ApoGmPOPB crystals were obtained by vapor diffusion at 20 °C using the hanging drop method. The initial conditions in the drop were 100 mg/mL GmPOPB, 30% PEG4000, and 100 mM MES buffer, pH 6.5. Several crystal clusters appeared after incubation at 20 °C for 1 week, which were crushed and used for microseeding using a 80 mg/mL GmPOPB solution and the same precipitant. Crystals were cryoprotected by addition of 10% glycerol to precipitant solution, and flash cooled in liquid nitrogen. All complex structures were obtained by vapor diffusion at 20 °C using the sitting drop method. Complexes with both 25mer and 35mer peptides were obtained by co-crystallization of 100 mg/ml protein and two-fold molar excess of peptide, and contained 12.5 mM Hexammine cobalt chloride as additive. For the S577A–25mer complex, crystals were obtained with 28% PEG6000, 100 mM Bicine pH 9.0, 60 mM magnesium formate, and 2.42% DMSO. Crystals were cryoprotected by addition of 12% glycerol to precipitant solution, and flash cooled in liquid nitrogen. For the D661A–25mer complex, crystals were obtained with 28% PEG6000, 100 mM Tris pH 8.3, and 90 mM sodium/potassium phosphate. Crystals were cryoprotected by the addition of 12% glycerol to precipitant solution, and flash cooled in liquid nitrogen. Crystals of S577A–35mer complex were obtained with 28% PEG6000, 100 mM Bicine pH 8.7, 64 mM sodium potassium phosphate. Crystals were cryoprotected by addition of 12% glycerol to precipitant solution, and flash cooled in liquid nitrogen. For the H698A–25mer complex, crystals were obtained with 27% PEGMME2000, 90 mM Bicine pH 8.7, and 100 mM potassium thiocyanate. Crystals were cryoprotected by addition of 13% glycerol to precipitant solution, and flash cooled in liquid nitrogen.

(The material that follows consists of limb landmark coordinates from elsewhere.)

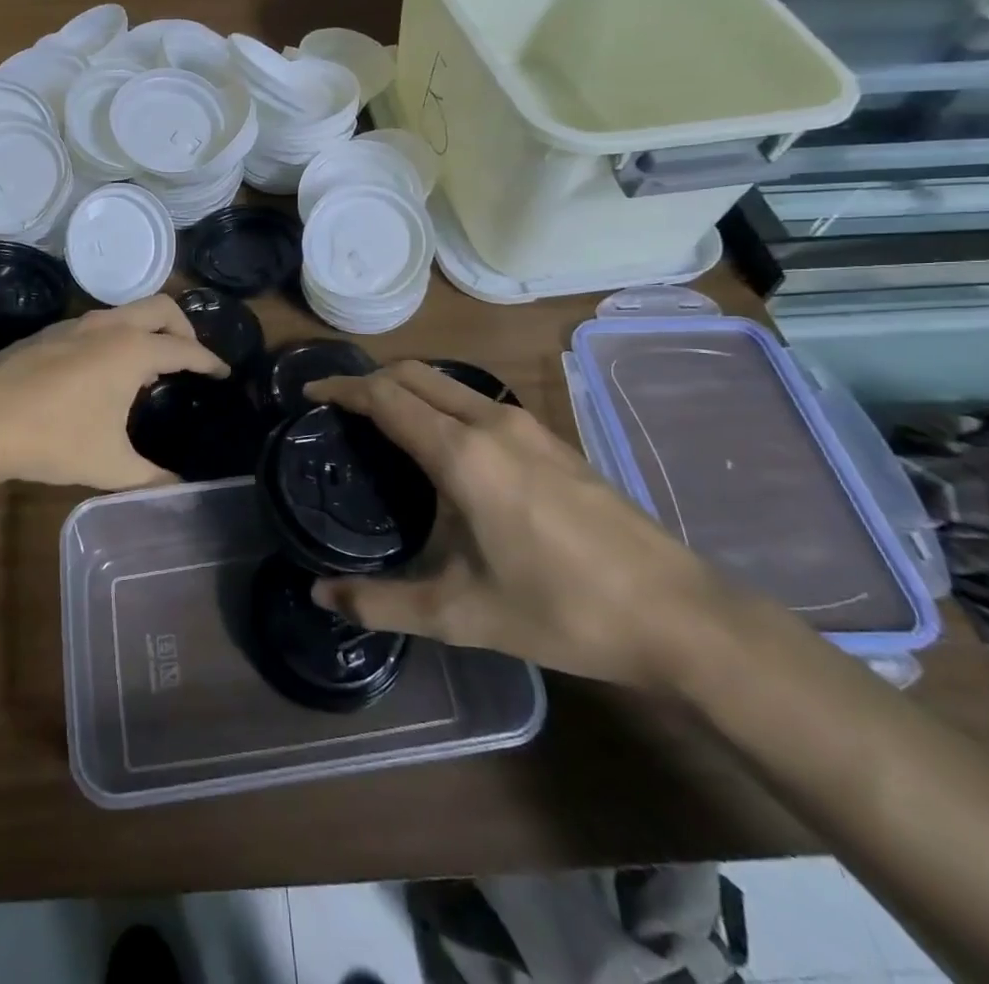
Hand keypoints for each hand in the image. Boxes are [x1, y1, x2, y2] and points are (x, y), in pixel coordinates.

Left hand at [0, 294, 227, 490]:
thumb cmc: (51, 440)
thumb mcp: (110, 466)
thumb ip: (153, 478)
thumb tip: (181, 490)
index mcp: (131, 351)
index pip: (185, 350)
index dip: (210, 361)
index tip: (225, 371)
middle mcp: (107, 327)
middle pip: (161, 308)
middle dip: (184, 328)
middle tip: (191, 358)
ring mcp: (73, 325)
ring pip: (125, 312)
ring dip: (146, 330)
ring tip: (150, 367)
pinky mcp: (46, 334)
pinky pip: (97, 324)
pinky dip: (116, 337)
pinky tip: (103, 372)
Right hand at [304, 361, 731, 690]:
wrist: (677, 616)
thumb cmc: (560, 610)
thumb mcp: (459, 615)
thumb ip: (380, 602)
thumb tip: (320, 596)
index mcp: (461, 454)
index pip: (385, 396)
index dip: (341, 387)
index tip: (310, 392)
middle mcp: (491, 423)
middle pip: (414, 373)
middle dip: (369, 378)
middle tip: (338, 407)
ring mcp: (527, 427)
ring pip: (448, 383)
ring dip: (407, 387)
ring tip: (381, 422)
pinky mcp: (552, 441)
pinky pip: (477, 400)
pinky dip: (440, 403)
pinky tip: (442, 446)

Data were collected at 100 K at the European Synchrotron Radiation Facility (ESRF) beamline ID30A-3 (S577A–25mer complex), Diamond Light Source beamlines I02 (apo GmPOPB), I04-1 (S577A–35mer complex), I03 (D661A–25mer), or in house on a Rigaku 007HFM rotating anode X-ray generator with a Saturn 944 CCD detector (H698A–35mer). Data were processed with HKL200042 (S577A–25mer and H698A–35mer complexes) or Xia2-DIALS43 (apo GmPOPB, S577A–35mer and D661A–25mer complexes). All structures were solved by molecular replacement with PHASER44, followed by density improvement using PARROT45, then automatic building using Buccaneer46 and Arp/wARP47. Manual rebuilding was performed with COOT48, and refinement was performed with REFMAC549 implemented in the CCP4 program suite50, Phenix51, and PDB_REDO52. Structural figures were generated with PyMOL (DeLano Scientific, LLC). In Fig. 4 the solution structures for 13mer, 25mer, and 35mer free were generated by PEPFOLD53, 54 and the macrocyclic peptide was adapted from α-amanitin (PDB: 3CQZ).

Data availability

Sequences and plasmids for all clones used in this study have been deposited on Addgene, with the following IDs: 92234 (GmPOPB-Wild type), 92235 (GmPOPB-S577A). 92236 (GmPOPB D661A), 92237 (GmPOPB-H698A), 92238 (GmPOPB-R663A), 92239 (GmPOPB-R663K), 92240 (GmPOPB-R663Q), 92241 (GmPOPB-W695Δ), and 92242 (GmPOPB-H698N). Coordinates have been deposited in the Protein Data Bank, with accession codes 5N4B (S577A mutant bound to 25mer peptide), 5N4C (S577A mutant bound to 35mer peptide), 5N4D (D661A mutant bound to 25mer peptide), 5N4E (H698A mutant bound to 35mer peptide), and 5N4F (apoGmPOPB). All the other data supporting the findings of this study are provided within the article and supplementary files, and available from the corresponding author upon reasonable request.